Menggigil sampai jam 12
malam saya terjaga, dingin disini tidak seperti dingin di puncak atau
pegunungan lain. Sangat berbeda. Dan sayapun menghampiri orang-orang dibawah
yang menyalakan api untuk menghangatkan diri, mereka bercerita kalau Dieng ini
memang daratan tertinggi sedunia ke 2 pantas saja dinginnya mencapai titik
klimaks.
Keesokan harinya, dengan
udara yang masih sangat amat dingin. Saya dikejutkan dengan embun-embun di daun
yang mengkristal. Suka sekali mengamati para petani wortel, kentang, yang
sedang panen tepat didepan homestay. Saya mengamati mereka dari atas balkon.
Dan para turis-turis bule, sibuk mengabadikan mereka dengan camera. Bahkan ada
yang sampai terjun ke ladang untuk berfoto.

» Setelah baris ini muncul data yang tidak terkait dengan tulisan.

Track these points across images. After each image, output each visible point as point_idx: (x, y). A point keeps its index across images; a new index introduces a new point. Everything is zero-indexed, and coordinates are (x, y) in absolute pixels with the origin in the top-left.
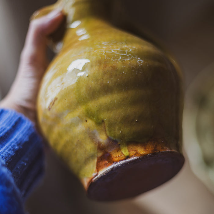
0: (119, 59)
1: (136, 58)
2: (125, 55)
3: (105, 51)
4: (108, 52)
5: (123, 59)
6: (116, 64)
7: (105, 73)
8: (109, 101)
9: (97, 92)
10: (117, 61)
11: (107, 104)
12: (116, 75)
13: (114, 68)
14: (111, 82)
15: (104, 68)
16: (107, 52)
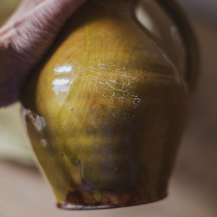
0: (112, 95)
1: (133, 96)
2: (121, 90)
3: (98, 80)
4: (101, 83)
5: (117, 96)
6: (107, 102)
7: (91, 112)
8: (91, 144)
9: (78, 131)
10: (109, 98)
11: (87, 146)
12: (104, 117)
13: (103, 107)
14: (96, 124)
15: (91, 105)
16: (99, 82)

Oiya air panas disini harus
sampai mendidih dulu, baru terasa hangatnya. Karena kalau kita menyetel water
heater dengan setengah setengah itu tidak akan berasa hangatnya. Kedinginan
salah kepanasan juga salah, makhluk bagian tropis memang serba salah.
Ketika tepat jam 12 siang
kami pun cek out dari homestay, homestay milik penduduk disini lebih bagus
daripada hotel-hotel kecil. Tempatnya juga sangat nyaman. Tetapi sering penuh
karena banyaknya pengunjung yang datang kesini, apalagi saat musim liburan.
Menyempatkan untuk menonton
tragedi Dieng dan sejarah Dieng di Teater, dan melihat panorama Telaga Warna
juga flower garden yang letaknya dekat dengan museum.